** Extracted material follows **

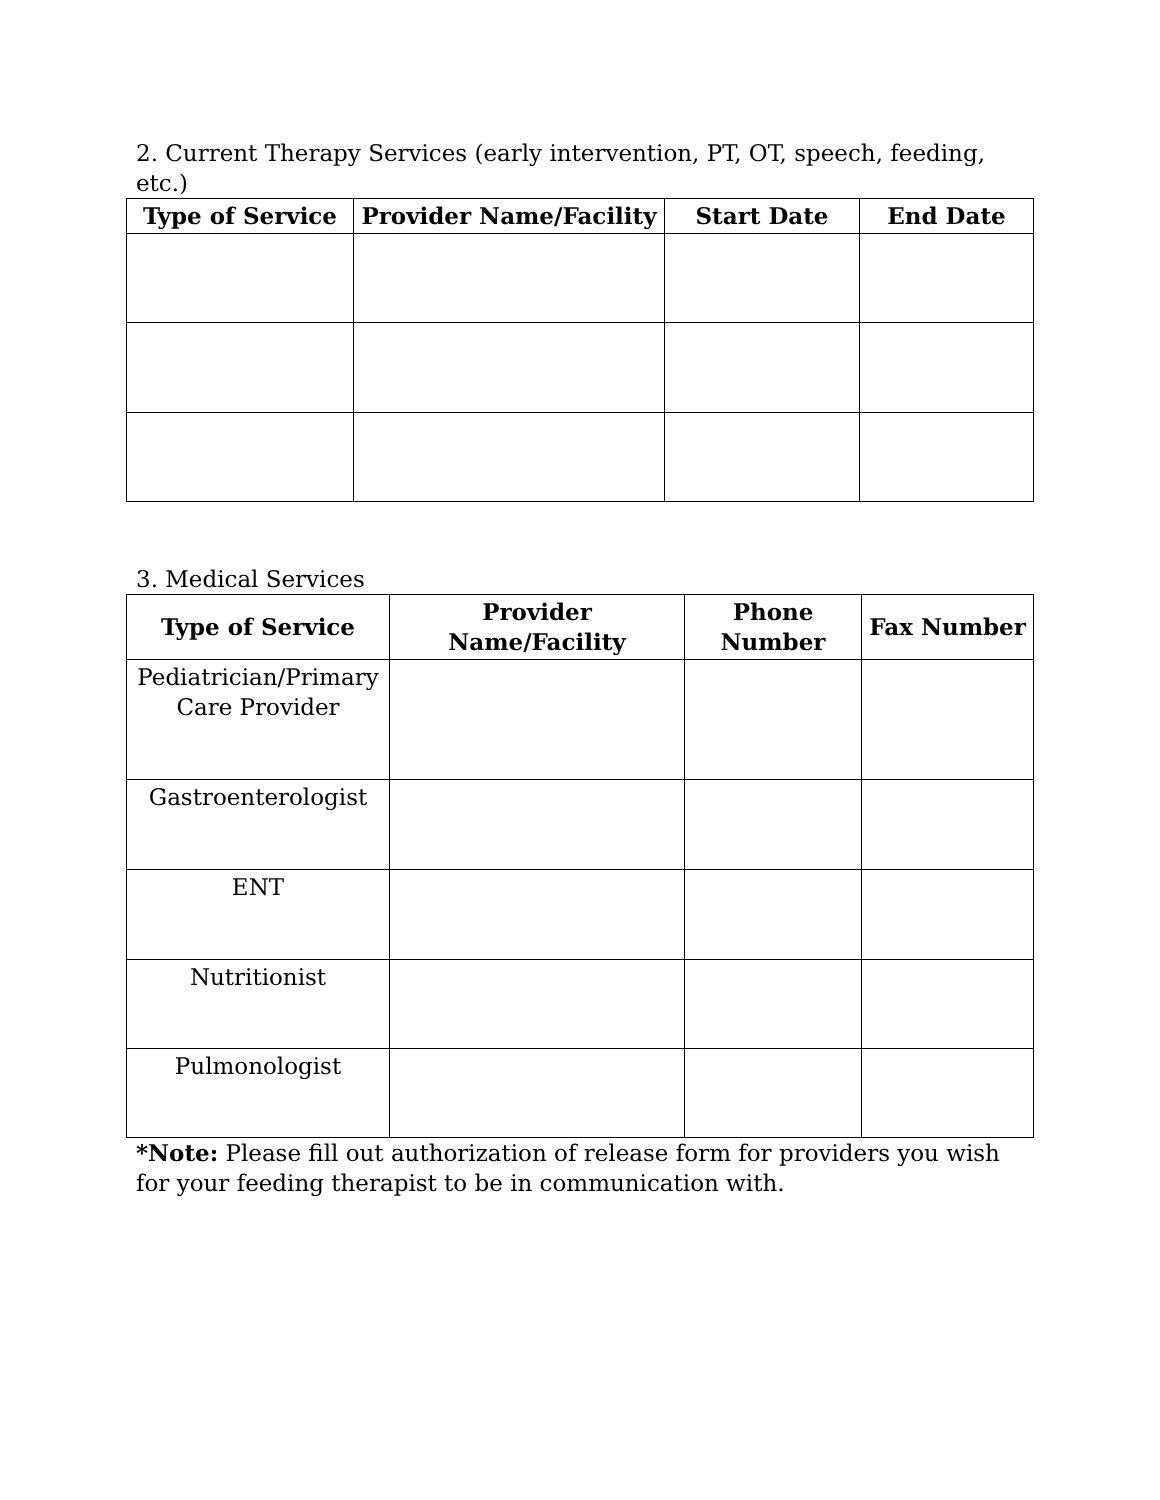2. Current Therapy Services (early intervention, PT, OT, speech, feeding, etc.)
| Type of Service | Provider Name/Facility | Start Date | End Date |
| --- | --- | --- | --- |
3. Medical Services
| Type of Service | Provider Name/Facility | Phone Number | Fax Number |
| --- | --- | --- | --- |
| Pediatrician/Primary Care Provider | | | |
| Gastroenterologist | | | |
| ENT | | | |
| Nutritionist | | | |
| Pulmonologist | | | |
*Note: Please fill out authorization of release form for providers you wish for your feeding therapist to be in communication with.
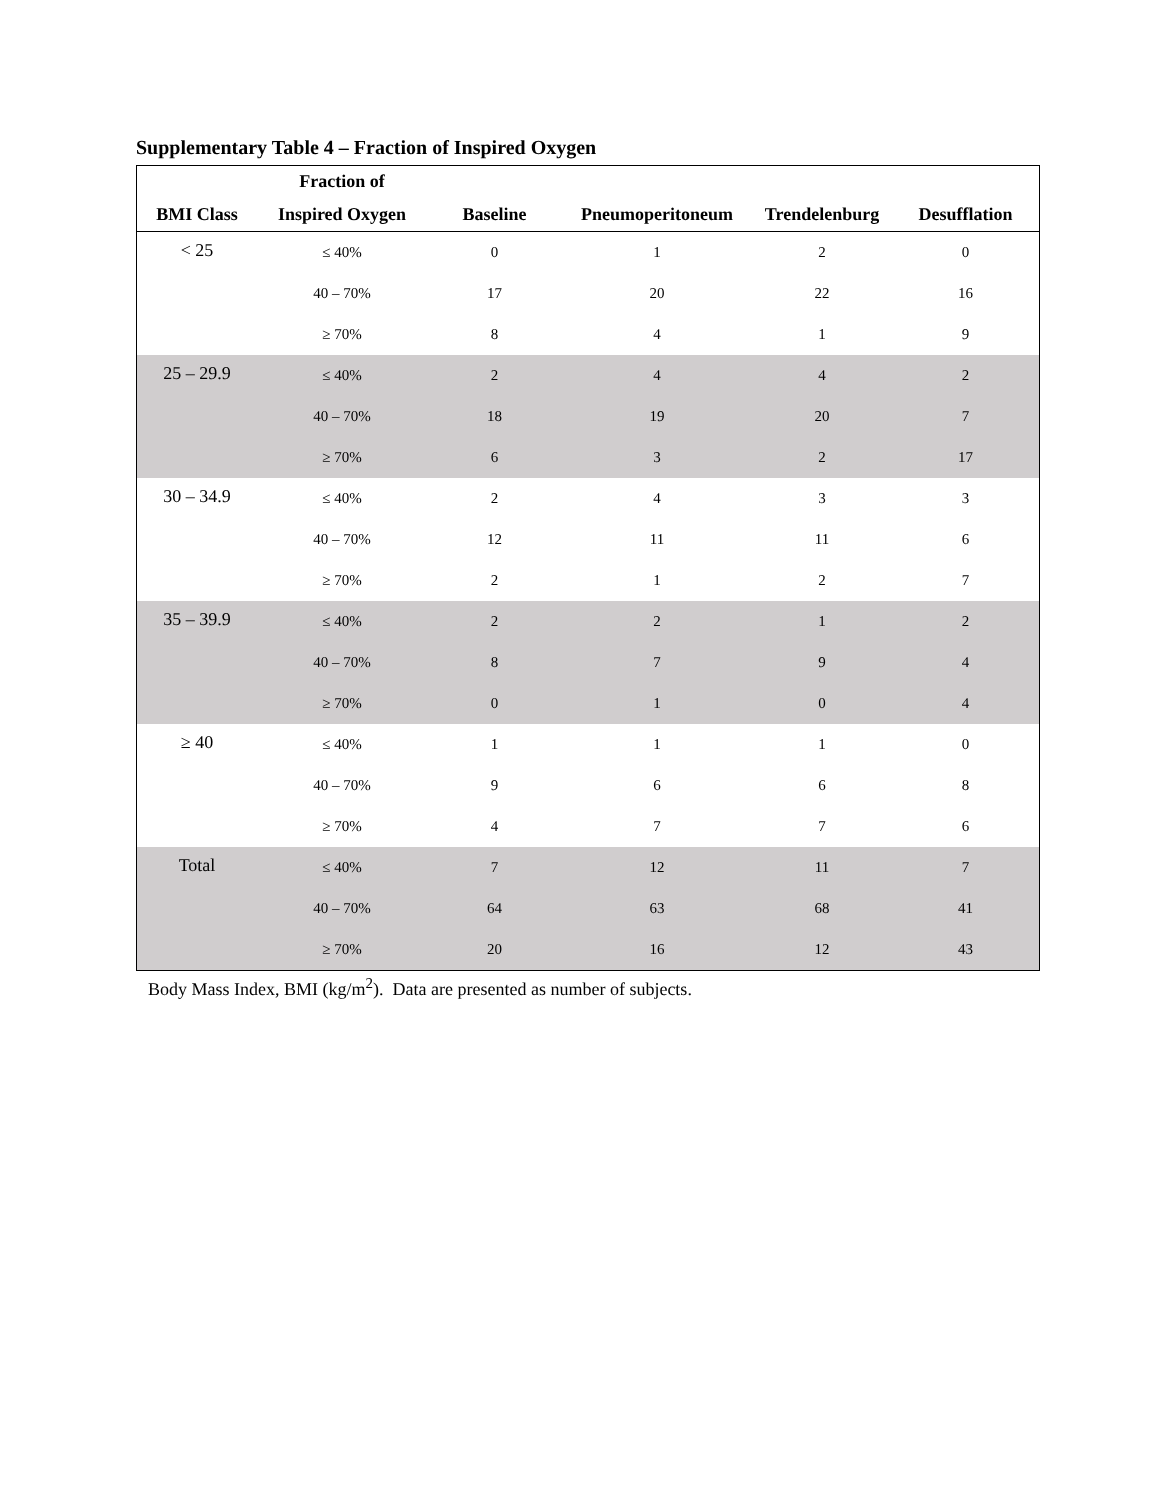Supplementary Table 4 – Fraction of Inspired Oxygen
| | Fraction of | | | | |
| --- | --- | --- | --- | --- | --- |
| BMI Class | Inspired Oxygen | Baseline | Pneumoperitoneum | Trendelenburg | Desufflation |
| < 25 | ≤ 40% | 0 | 1 | 2 | 0 |
| | 40 – 70% | 17 | 20 | 22 | 16 |
| | ≥ 70% | 8 | 4 | 1 | 9 |
| 25 – 29.9 | ≤ 40% | 2 | 4 | 4 | 2 |
| | 40 – 70% | 18 | 19 | 20 | 7 |
| | ≥ 70% | 6 | 3 | 2 | 17 |
| 30 – 34.9 | ≤ 40% | 2 | 4 | 3 | 3 |
| | 40 – 70% | 12 | 11 | 11 | 6 |
| | ≥ 70% | 2 | 1 | 2 | 7 |
| 35 – 39.9 | ≤ 40% | 2 | 2 | 1 | 2 |
| | 40 – 70% | 8 | 7 | 9 | 4 |
| | ≥ 70% | 0 | 1 | 0 | 4 |
| ≥ 40 | ≤ 40% | 1 | 1 | 1 | 0 |
| | 40 – 70% | 9 | 6 | 6 | 8 |
| | ≥ 70% | 4 | 7 | 7 | 6 |
| Total | ≤ 40% | 7 | 12 | 11 | 7 |
| | 40 – 70% | 64 | 63 | 68 | 41 |
| | ≥ 70% | 20 | 16 | 12 | 43 |
Body Mass Index, BMI (kg/m<sup>2</sup>). Data are presented as number of subjects.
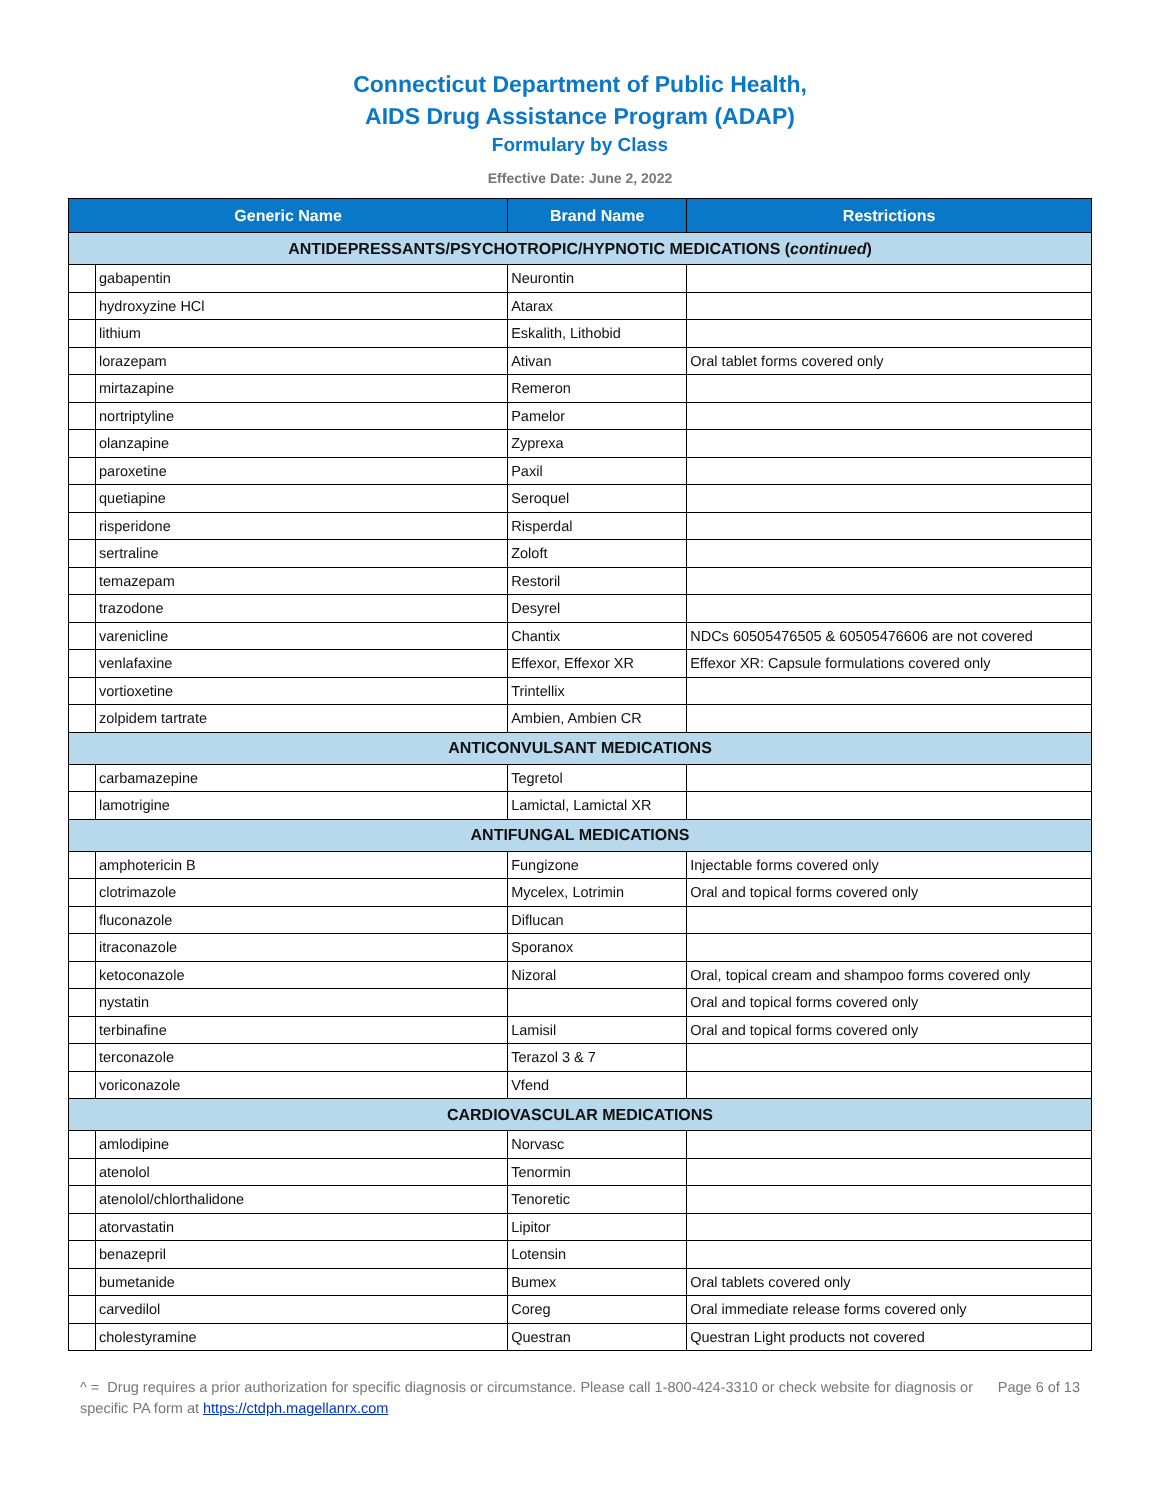Connecticut Department of Public Health,
AIDS Drug Assistance Program (ADAP)
Formulary by Class
Effective Date: June 2, 2022
| Generic Name | | Brand Name | Restrictions |
| --- | --- | --- | --- |
| ANTIDEPRESSANTS/PSYCHOTROPIC/HYPNOTIC MEDICATIONS ( continued ) | | | |
| | gabapentin | Neurontin | |
| | hydroxyzine HCl | Atarax | |
| | lithium | Eskalith, Lithobid | |
| | lorazepam | Ativan | Oral tablet forms covered only |
| | mirtazapine | Remeron | |
| | nortriptyline | Pamelor | |
| | olanzapine | Zyprexa | |
| | paroxetine | Paxil | |
| | quetiapine | Seroquel | |
| | risperidone | Risperdal | |
| | sertraline | Zoloft | |
| | temazepam | Restoril | |
| | trazodone | Desyrel | |
| | varenicline | Chantix | NDCs 60505476505 & 60505476606 are not covered |
| | venlafaxine | Effexor, Effexor XR | Effexor XR: Capsule formulations covered only |
| | vortioxetine | Trintellix | |
| | zolpidem tartrate | Ambien, Ambien CR | |
| ANTICONVULSANT MEDICATIONS | | | |
| | carbamazepine | Tegretol | |
| | lamotrigine | Lamictal, Lamictal XR | |
| ANTIFUNGAL MEDICATIONS | | | |
| | amphotericin B | Fungizone | Injectable forms covered only |
| | clotrimazole | Mycelex, Lotrimin | Oral and topical forms covered only |
| | fluconazole | Diflucan | |
| | itraconazole | Sporanox | |
| | ketoconazole | Nizoral | Oral, topical cream and shampoo forms covered only |
| | nystatin | | Oral and topical forms covered only |
| | terbinafine | Lamisil | Oral and topical forms covered only |
| | terconazole | Terazol 3 & 7 | |
| | voriconazole | Vfend | |
| CARDIOVASCULAR MEDICATIONS | | | |
| | amlodipine | Norvasc | |
| | atenolol | Tenormin | |
| | atenolol/chlorthalidone | Tenoretic | |
| | atorvastatin | Lipitor | |
| | benazepril | Lotensin | |
| | bumetanide | Bumex | Oral tablets covered only |
| | carvedilol | Coreg | Oral immediate release forms covered only |
| | cholestyramine | Questran | Questran Light products not covered |
^ = Drug requires a prior authorization for specific diagnosis or circumstance. Please call 1-800-424-3310 or check website for diagnosis or specific PA form at https://ctdph.magellanrx.com
Page 6 of 13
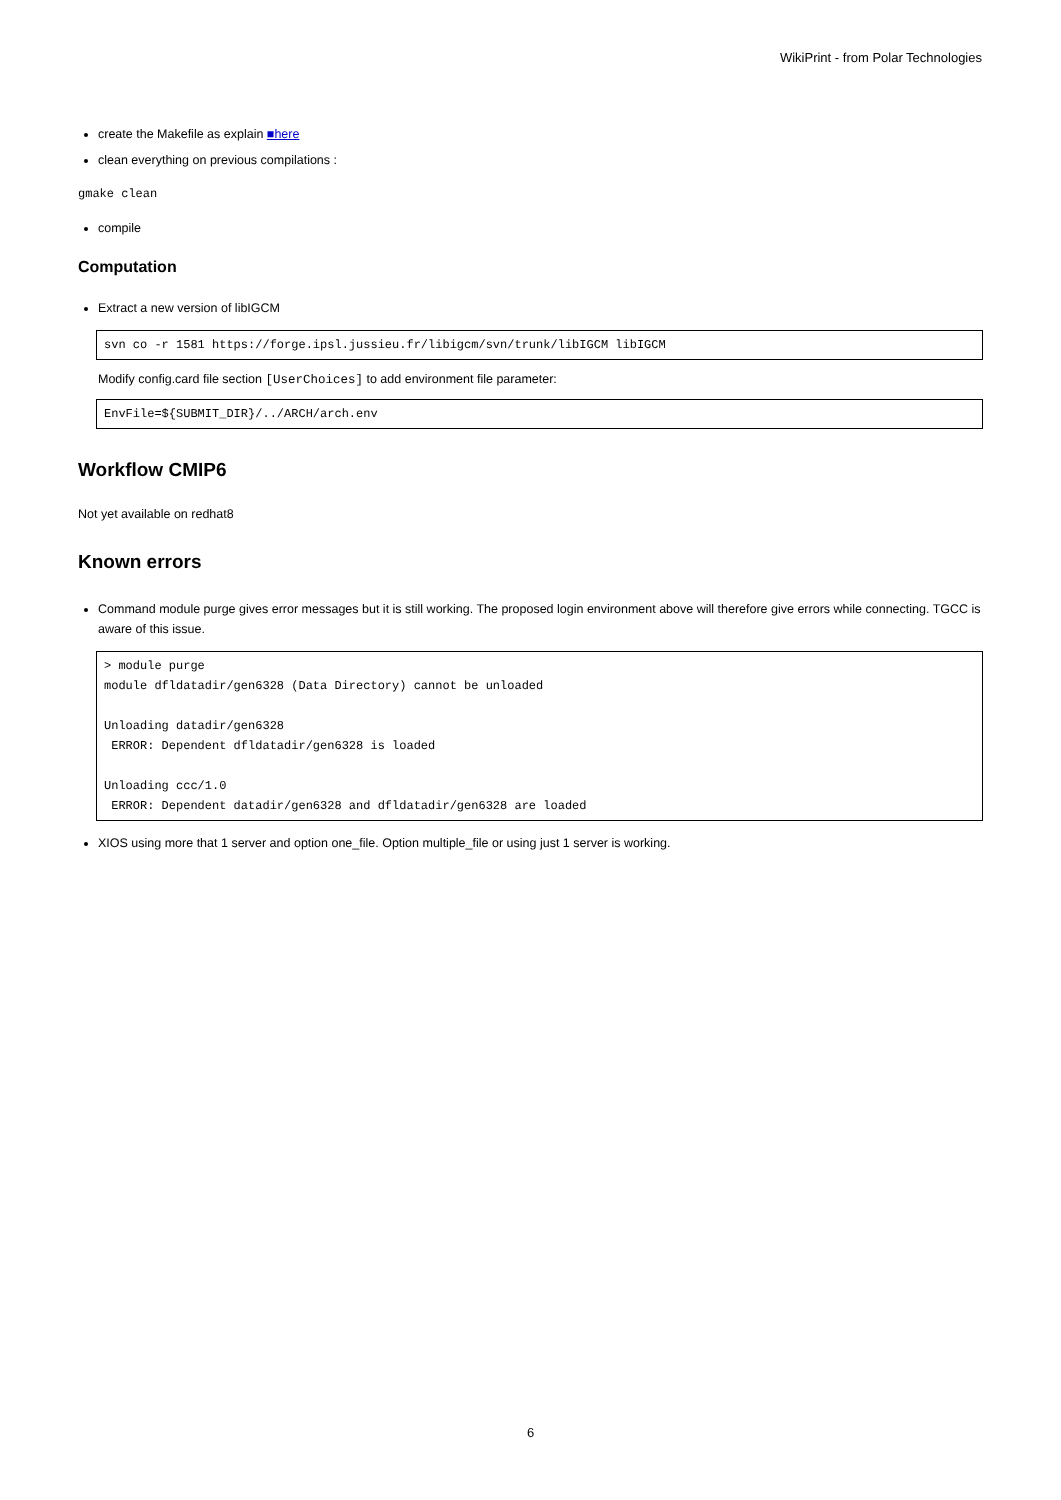WikiPrint - from Polar Technologies
create the Makefile as explain ■here
clean everything on previous compilations :
gmake clean
compile
Computation
Extract a new version of libIGCM
svn co -r 1581 https://forge.ipsl.jussieu.fr/libigcm/svn/trunk/libIGCM libIGCM
Modify config.card file section [UserChoices] to add environment file parameter:
EnvFile=${SUBMIT_DIR}/../ARCH/arch.env
Workflow CMIP6
Not yet available on redhat8
Known errors
Command module purge gives error messages but it is still working. The proposed login environment above will therefore give errors while connecting. TGCC is aware of this issue.
> module purge
module dfldatadir/gen6328 (Data Directory) cannot be unloaded

Unloading datadir/gen6328
 ERROR: Dependent dfldatadir/gen6328 is loaded

Unloading ccc/1.0
 ERROR: Dependent datadir/gen6328 and dfldatadir/gen6328 are loaded
XIOS using more that 1 server and option one_file. Option multiple_file or using just 1 server is working.
6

** End of Extracted material **

**Task to complete**
Show every line from the entries above in which "authorization" appears.

**Answer box**
*Note: Please fill out authorization of release form for providers you wish for your feeding therapist to be in communication with.
^ = Drug requires a prior authorization for specific diagnosis or circumstance. Please call 1-800-424-3310 or check website for diagnosis or specific PA form at https://ctdph.magellanrx.com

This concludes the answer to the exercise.